Kiai yang juga koordinator relawan kiai-santri pendukung Khofifah-Emil ini menegaskan sikap KH Mutawakkil itu semakin menunjukkan posisi beliau dalam berpihak. Itu tidak akan menimbulkan simpati masyarakat, dikarenakan masyarakat saat ini semakin cerdas, bisa membedakan mana yang patut untuk diikuti dan mana yang tidak.

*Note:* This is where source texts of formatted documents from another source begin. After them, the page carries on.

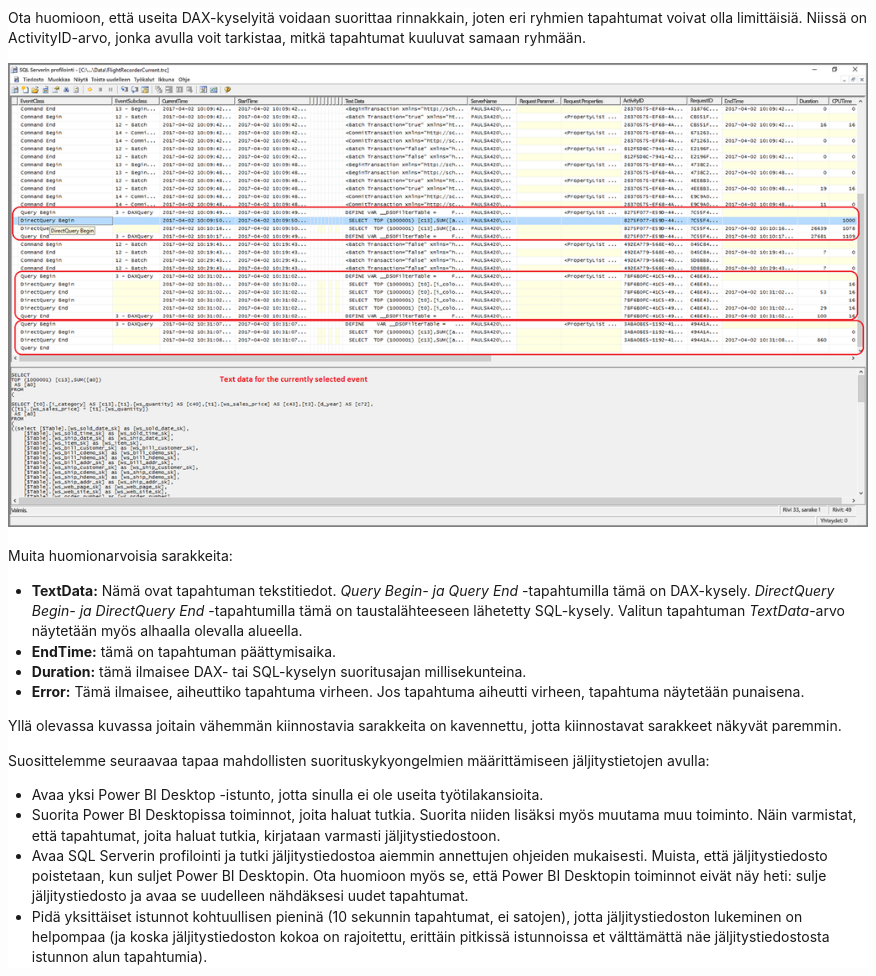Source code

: Ota huomioon, että useita DAX-kyselyitä voidaan suorittaa rinnakkain, joten eri ryhmien tapahtumat voivat olla limittäisiä. Niissä on ActivityID-arvo, jonka avulla voit tarkistaa, mitkä tapahtumat kuuluvat samaan ryhmään.

![SQL Serverin profilointi on avoinna. Yhtään jäljitystä ei ole vielä lisätty.](media/desktop-directquery-troubleshoot/desktop-directquery-troubleshoot-sql-server-profiler-trace.png)

Muita huomionarvoisia sarakkeita:

- **TextData:** Nämä ovat tapahtuman tekstitiedot. _Query Begin- ja Query End_ -tapahtumilla tämä on DAX-kysely. _DirectQuery Begin- ja DirectQuery End_ -tapahtumilla tämä on taustalähteeseen lähetetty SQL-kysely. Valitun tapahtuman _TextData_-arvo näytetään myös alhaalla olevalla alueella.
- **EndTime:** tämä on tapahtuman päättymisaika.
- **Duration:** tämä ilmaisee DAX- tai SQL-kyselyn suoritusajan millisekunteina.
- **Error:** Tämä ilmaisee, aiheuttiko tapahtuma virheen. Jos tapahtuma aiheutti virheen, tapahtuma näytetään punaisena.

Yllä olevassa kuvassa joitain vähemmän kiinnostavia sarakkeita on kavennettu, jotta kiinnostavat sarakkeet näkyvät paremmin.

Suosittelemme seuraavaa tapaa mahdollisten suorituskykyongelmien määrittämiseen jäljitystietojen avulla:

- Avaa yksi Power BI Desktop -istunto, jotta sinulla ei ole useita työtilakansioita.
- Suorita Power BI Desktopissa toiminnot, joita haluat tutkia. Suorita niiden lisäksi myös muutama muu toiminto. Näin varmistat, että tapahtumat, joita haluat tutkia, kirjataan varmasti jäljitystiedostoon.
- Avaa SQL Serverin profilointi ja tutki jäljitystiedostoa aiemmin annettujen ohjeiden mukaisesti. Muista, että jäljitystiedosto poistetaan, kun suljet Power BI Desktopin. Ota huomioon myös se, että Power BI Desktopin toiminnot eivät näy heti: sulje jäljitystiedosto ja avaa se uudelleen nähdäksesi uudet tapahtumat.
- Pidä yksittäiset istunnot kohtuullisen pieninä (10 sekunnin tapahtumat, ei satojen), jotta jäljitystiedoston lukeminen on helpompaa (ja koska jäljitystiedoston kokoa on rajoitettu, erittäin pitkissä istunnoissa et välttämättä näe jäljitystiedostosta istunnon alun tapahtumia).
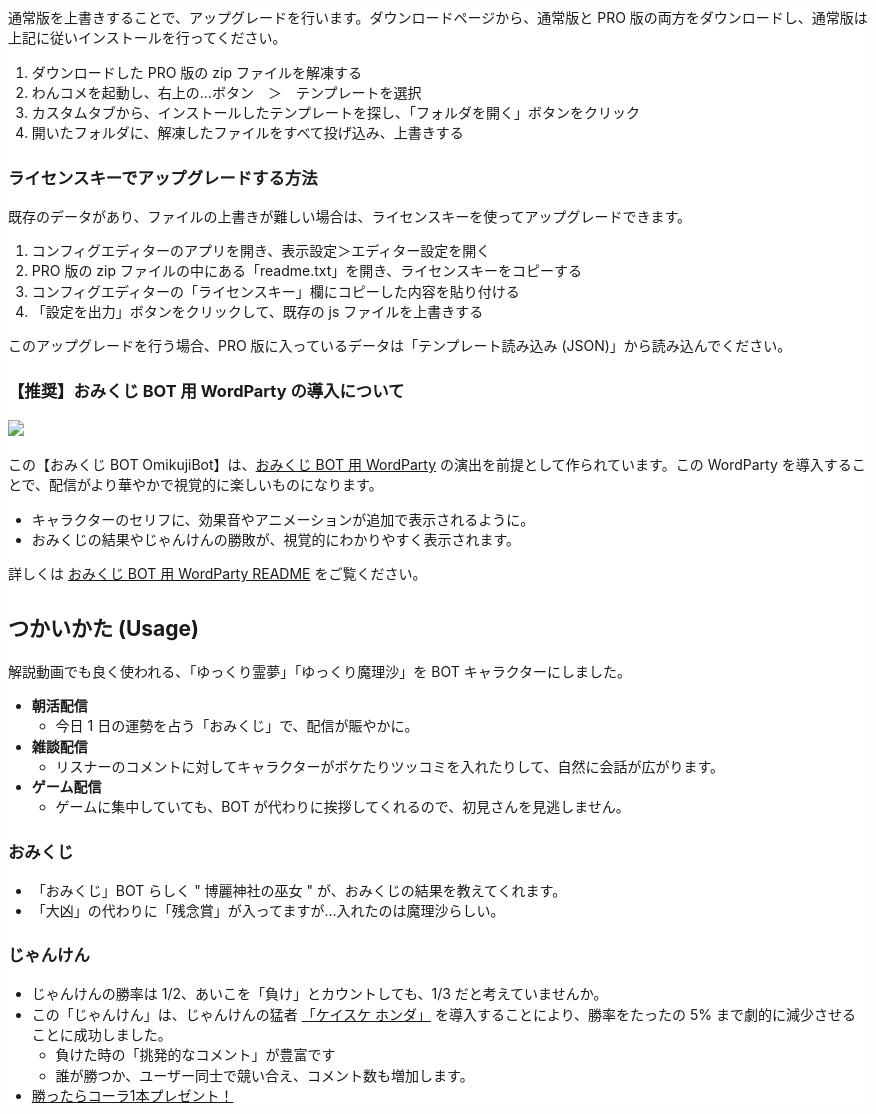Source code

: 通常版を上書きすることで、アップグレードを行います。ダウンロードページから、通常版と PRO 版の両方をダウンロードし、通常版は上記に従いインストールを行ってください。

1. ダウンロードした PRO 版の zip ファイルを解凍する
2. わんコメを起動し、右上の…ボタン　＞　テンプレートを選択
3. カスタムタブから、インストールしたテンプレートを探し、「フォルダを開く」ボタンをクリック
4. 開いたフォルダに、解凍したファイルをすべて投げ込み、上書きする

### ライセンスキーでアップグレードする方法

既存のデータがあり、ファイルの上書きが難しい場合は、ライセンスキーを使ってアップグレードできます。

1. コンフィグエディターのアプリを開き、表示設定＞エディター設定を開く
2. PRO 版の zip ファイルの中にある「readme.txt」を開き、ライセンスキーをコピーする
3. コンフィグエディターの「ライセンスキー」欄にコピーした内容を貼り付ける
4. 「設定を出力」ボタンをクリックして、既存の js ファイルを上書きする

このアップグレードを行う場合、PRO 版に入っているデータは「テンプレート読み込み (JSON)」から読み込んでください。

### 【推奨】おみくじ BOT 用 WordParty の導入について

![](/packages/OmikujiBot/core/OmikenWordParty/images/features-03.webp)

この【おみくじ BOT OmikujiBot】は、[おみくじ BOT 用 WordParty](https://booth.pm/ja/items/6048048) の演出を前提として作られています。この WordParty を導入することで、配信がより華やかで視覚的に楽しいものになります。

- キャラクターのセリフに、効果音やアニメーションが追加で表示されるように。
- おみくじの結果やじゃんけんの勝敗が、視覚的にわかりやすく表示されます。

詳しくは [おみくじ BOT 用 WordParty README](https://github.com/Pintocuru/OmikujiBot-Docs/blob/main/core/OmikenWordParty/README.md) をご覧ください。

## つかいかた (Usage)

解説動画でも良く使われる、「ゆっくり霊夢」「ゆっくり魔理沙」を BOT キャラクターにしました。

- **朝活配信**
  - 今日 1 日の運勢を占う「おみくじ」で、配信が賑やかに。
- **雑談配信**
  - リスナーのコメントに対してキャラクターがボケたりツッコミを入れたりして、自然に会話が広がります。
- **ゲーム配信**
  - ゲームに集中していても、BOT が代わりに挨拶してくれるので、初見さんを見逃しません。

### おみくじ

- 「おみくじ」BOT らしく " 博麗神社の巫女 " が、おみくじの結果を教えてくれます。
- 「大凶」の代わりに「残念賞」が入ってますが…入れたのは魔理沙らしい。

### じゃんけん

- じゃんけんの勝率は 1/2、あいこを「負け」とカウントしても、1/3 だと考えていませんか。
- この「じゃんけん」は、じゃんけんの猛者 [「ケイスケ ホンダ」](https://dic.pixiv.net/a/%E6%9C%AC%E7%94%B0%E3%81%A8%E3%81%98%E3%82%83%E3%82%93%E3%81%91%E3%82%93) を導入することにより、勝率をたったの 5% まで劇的に減少させることに成功しました。
	- 負けた時の「挑発的なコメント」が豊富です
	- 誰が勝つか、ユーザー同士で競い合え、コメント数も増加します。
- [勝ったらコーラ1本プレゼント！](https://www.j-cast.com/2019/04/17355553.html)
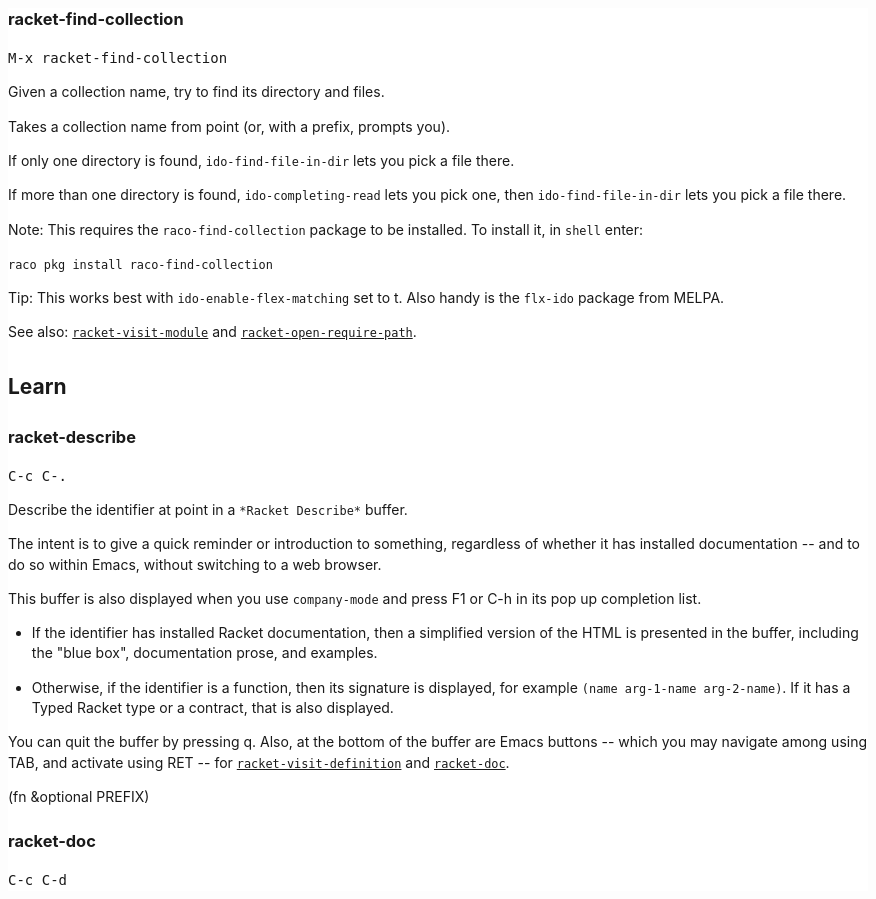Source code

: ### racket-find-collection
<kbd>M-x racket-find-collection</kbd>

Given a collection name, try to find its directory and files.

Takes a collection name from point (or, with a prefix, prompts you).

If only one directory is found, `ido-find-file-in-dir` lets you
pick a file there.

If more than one directory is found, `ido-completing-read` lets
you pick one, then `ido-find-file-in-dir` lets you pick a file
there.

Note: This requires the `raco-find-collection` package to be
installed. To install it, in `shell` enter:

    raco pkg install raco-find-collection

Tip: This works best with `ido-enable-flex-matching` set to t.
Also handy is the `flx-ido` package from MELPA.

See also: [`racket-visit-module`](#racket-visit-module) and [`racket-open-require-path`](#racket-open-require-path).

## Learn

### racket-describe
<kbd>C-c C-.</kbd>

Describe the identifier at point in a `*Racket Describe*` buffer.

The intent is to give a quick reminder or introduction to
something, regardless of whether it has installed documentation
-- and to do so within Emacs, without switching to a web browser.

This buffer is also displayed when you use `company-mode` and
press F1 or C-h in its pop up completion list.

- If the identifier has installed Racket documentation, then a
  simplified version of the HTML is presented in the buffer,
  including the "blue box", documentation prose, and examples.

- Otherwise, if the identifier is a function, then its signature
  is displayed, for example `(name arg-1-name arg-2-name)`. If it
  has a Typed Racket type or a contract, that is also displayed.

You can quit the buffer by pressing q. Also, at the bottom of the
buffer are Emacs buttons -- which you may navigate among using
TAB, and activate using RET -- for [`racket-visit-definition`](#racket-visit-definition) and
[`racket-doc`](#racket-doc).

(fn &optional PREFIX)

### racket-doc
<kbd>C-c C-d</kbd>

Kiai Asep juga menyakini kiai yang mendukung Khofifah-Emil lebih besar dibanding pendukung paslon lain, walaupun dukungan itu tidak disampaikan secara terang-terangan. Ini dikarenakan ingin tetap menjaga kondusifitas masyarakat di Jatim.
Terpisah, Mantan Ketua PWNU Jatim KH Ali Maschan Musa mengatakan pihaknya berharap seluruh pengurus PWNU Jatim jika ingin menjadi tim sukses Bacagub Jatim untuk menanggalkan bajunya terlebih dahulu sebagai pengurus PWNU.
“Kalau untuk urusan dukung mendukung harus ditanggalkan dulu,”terangnya saat dihubungi melalui ponselnya.
Dikatakan oleh mantan anggota DPR RI ini dalam rapat wilayah di PWNU Jatim telah disepakati kalau PWNU Jatim netral di Pilgub Jatim.
“Kalau institusinya netral, namun kalau praktik di lapangan tergantung masing-masing individu. Tapi harus lepas menjadi pengurus PW NU nya,”sambung pria yang juga menjadi tim sukses kubu Khofifah-Emil.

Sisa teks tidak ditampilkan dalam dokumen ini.